Il Tam Qui è stato paragonato ad altre discipline e sistemi differenti ed ogni volta sono stati provati i vantaggi del Tam Qui. Lui trasferisce ogni movimento, ogni tao fra suo corpo e sua mente, ha analizzato effetti del Tao, come va per reazione - psyche e corpo, per capire meglio cosa fare quando fanno ance gli altri personi, gia suoi alluni che arriverà da lui gia come al insegnante.

 

 

Military. 1985

 

Una volta durante un allenamento Thien Zuen si procurò una ferita seria. I medici diagnosticarono un grave danno, secondo loro era arrivato il tempo di dimenticare gli allenamenti.

 

Ma è successo il contrario. L’arte del Tam Qui, che non è soltanto una manifestazione di forme esterne di pratica di combattimento, ma anche di forza interiore dell'uomo, consente di curarsi da sé. Thien Zuen ha capito: era arrivato il tempo per la solitudine.

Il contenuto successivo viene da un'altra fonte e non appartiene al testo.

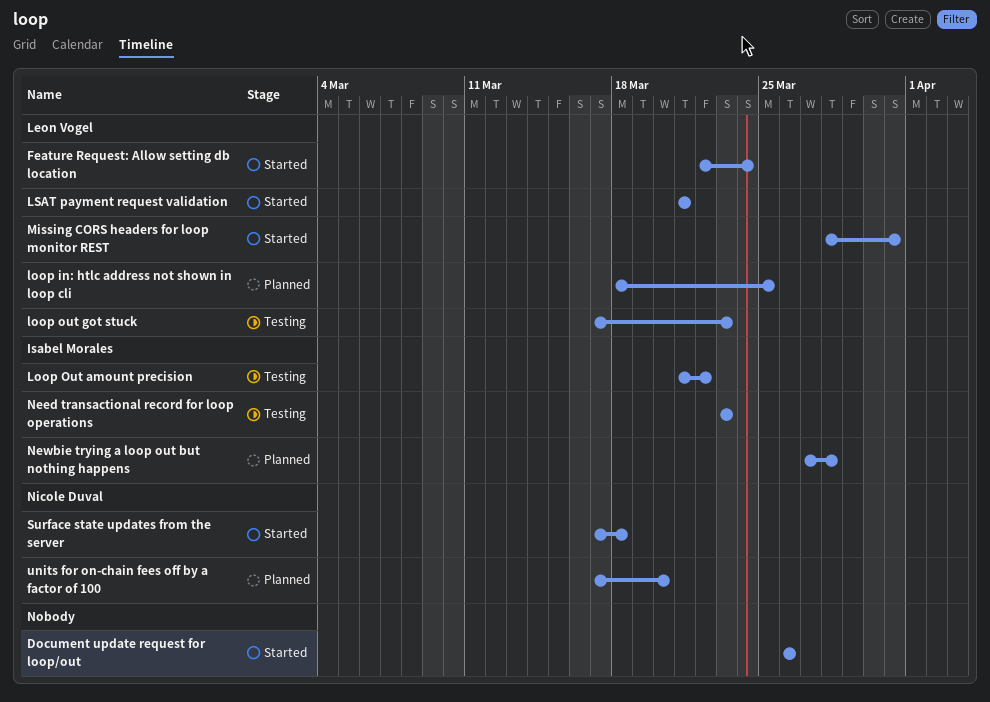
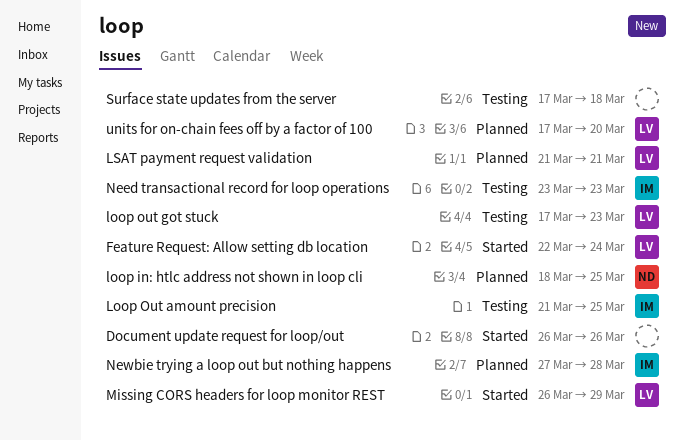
loop in: htlc address not shown in loop cli, owner: Leon Vogel -> Nicole Duval
Loop Out amount precision, due: Mar 22 -> Mar 25
LSAT payment request validation, status: Started -> Planned
Missing CORS headers for loop monitor REST, start: Mar 28 -> Mar 26
Missing CORS headers for loop monitor REST, due: Mar 31 -> Mar 29
Surface state updates from the server, status: Started -> Testing
Surface state updates from the server, owner: Nicole Duval -> none
units for on-chain fees off by a factor of 100, owner: Nicole Duval -> Leon Vogel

Per tre anni, dopo essersi dimenticato del contatto umano, senza preoccuparsi di mangiare, lui ha vissuto lontano da casa,chiuso dentro se stesso. Ha imparato le Sutra, che danno aiuto nelle meditazioni

 

Anche le divinità invidiano gli illuminati,
immersi in pensieri profondi,
che godono della tranquillità della liberazione,
dediti alle riflessioni, saggi.
([Dkhammapada])

 

Era necessario per la scoperta della forza interna “eliminare qualunque genere di tendenze e desideri”. I segni della ferita sono spariti senza lasciare traccia.

 

È arrivato il giorno; ha capito che è tempo di trasmettere questa abilità alla gente.

 

Ma la vita gli ha presentato una nuova prova; secondo i medici in seguito al trauma nella mano e a causa del perno  metallico al suo interno lui dovrebbe dimenticare gli allenamenti, ma speciali esercitazioni di Tam Qui lo aiutarono a recuperare.

 

In questo modo lui ha capito il senso dell’arte Tam Qui.

Thien Zuen dopo aver insegnato ai primi alunni avrebbe voluto aprire una scuola, ma a causa dei cambiamenti politici in Belarus ha dovuto trasferirsi a Mosca. Sembrava arrivato il momento per ottenere tutto ciò - nella grande città c’è più libertà, ma la vita gli prepara nuove difficoltà. Cerca soci, ma viene a contatto con persone, che vedono nella creazione della scuola solo la realizzazione di interessi commerciali. Cerca gli amici, gli assistenti, ma incontra invidia e incomprensione.

 

Colui che vive senza la ricerca dei piaceri,
trattenuto nelle relative sensibilità e moderato nell'alimento,
completo di fede e risolutezza,
Mara non lo può demolire,
poiché il vortice non può demolire la montagna di roccia.
([Dkhammapada])

 

“Ho sempre saputo che sarà impossibile generare la scuola, separatamente dagli alunni - dice Thien Zuen. Oltre all’ addestramento fisico e ad una volontà inflessibile, è necessaria una comprensione fondamentale della dottrina buddista. Le scuole di Tam Qui sono create ed esistono per la gente, per il loro risanamento e sviluppo. La conoscenza, contenuta nel Tam Qui, è enorme. Se perseguiamo soltanto il successo commerciale, non otteniamo niente. Di conseguenza molto dipende dagli alluni stessi, dalla pulizia dei loro pensieri.

 

Nel 2004 Thien Zuen viene ha conosciuto il suo alluno Vladimir Kostomarov, e organizza insieme a lui la Federazione Tam Qui. Attualmente la scuola Tam Qui è sufficientemente conosciuta non solo a Mosca ed in altre città della Russia ma ci sono alunni in tutto mondo.

 

Coloro che vengono nella scuola, cercano qualcosa. Alcuni - salute, altri - forza. Vengono per provare e rimangono a lungo. Alcuni vengono, attratti fin dall’infanzia dall'Asia misteriosa…

 

Quindi, in maniera graduale, il Maestro Thien Zuen realizza il precetto del Maestro vietnamita Zien.